ECLI:NL:RBNNE:2021:4403
Rechtbank Noord-Nederland
- Eerste aanleg - enkelvoudig
- Rechtspraak.nl
Verhaal van kosten bestuursdwang na tijdelijke inbeslagname van hond
In deze zaak heeft de Rechtbank Noord-Nederland op 18 oktober 2021 uitspraak gedaan in een geschil tussen een eiser en het college van burgemeester en wethouders van de gemeente Assen. De zaak betreft de kosten van bestuursdwang die zijn verhaald op de eiser na de tijdelijke inbeslagname van zijn hond, die in verband met bijtincidenten was genomen.
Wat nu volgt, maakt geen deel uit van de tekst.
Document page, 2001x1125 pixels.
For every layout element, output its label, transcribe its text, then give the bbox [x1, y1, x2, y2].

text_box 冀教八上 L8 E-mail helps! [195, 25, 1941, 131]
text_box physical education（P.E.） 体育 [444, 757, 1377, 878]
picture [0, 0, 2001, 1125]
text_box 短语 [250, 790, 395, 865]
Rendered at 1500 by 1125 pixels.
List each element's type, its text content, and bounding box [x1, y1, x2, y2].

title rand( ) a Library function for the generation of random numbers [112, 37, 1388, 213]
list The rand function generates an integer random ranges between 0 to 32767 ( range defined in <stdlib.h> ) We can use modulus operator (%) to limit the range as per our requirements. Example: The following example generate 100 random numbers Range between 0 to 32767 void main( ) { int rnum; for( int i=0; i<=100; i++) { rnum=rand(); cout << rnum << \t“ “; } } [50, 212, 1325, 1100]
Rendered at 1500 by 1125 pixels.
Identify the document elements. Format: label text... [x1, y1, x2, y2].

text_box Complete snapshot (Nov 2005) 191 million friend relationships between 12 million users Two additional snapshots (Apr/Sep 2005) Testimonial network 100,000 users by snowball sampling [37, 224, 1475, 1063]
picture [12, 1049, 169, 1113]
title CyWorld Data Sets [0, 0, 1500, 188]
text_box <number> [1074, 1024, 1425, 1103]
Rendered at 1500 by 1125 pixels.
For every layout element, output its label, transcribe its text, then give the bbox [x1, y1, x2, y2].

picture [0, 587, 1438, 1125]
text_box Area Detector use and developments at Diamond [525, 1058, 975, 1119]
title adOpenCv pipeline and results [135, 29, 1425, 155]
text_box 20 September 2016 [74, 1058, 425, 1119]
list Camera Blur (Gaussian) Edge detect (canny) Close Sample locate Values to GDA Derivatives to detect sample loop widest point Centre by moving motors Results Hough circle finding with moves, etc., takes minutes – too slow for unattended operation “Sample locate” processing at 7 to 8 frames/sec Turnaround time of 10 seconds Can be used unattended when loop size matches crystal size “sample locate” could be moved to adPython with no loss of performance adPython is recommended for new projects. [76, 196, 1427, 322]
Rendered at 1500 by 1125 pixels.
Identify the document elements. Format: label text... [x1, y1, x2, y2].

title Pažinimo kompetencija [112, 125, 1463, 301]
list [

De rechtbank heeft vastgesteld dat de inbeslagname van de hond op 19 mei 2016 en 12 mei 2018 heeft plaatsgevonden, en dat de hond op verschillende momenten aan de eiser is teruggegeven. De rechtbank heeft de kosten van opslag van de hond, die door de gemeente zijn berekend op € 4.854,72, beoordeeld. De rechtbank oordeelt dat de tijdelijke inbeslagname rechtmatig was tot 1 maart 2019, en dat de kosten van inbeslagname en opslag tot die datum op de eiser kunnen worden verhaald. De rechtbank heeft het te verhalen bedrag vastgesteld op € 3.298,66, na aftrek van de kosten van opslag na de teruggave van de hond. De rechtbank heeft het bestreden besluit van de gemeente vernietigd en het primaire besluit herroepen. Tevens is de gemeente veroordeeld tot vergoeding van het griffierecht en de proceskosten van de eiser, die zijn vastgesteld op € 2.564,-.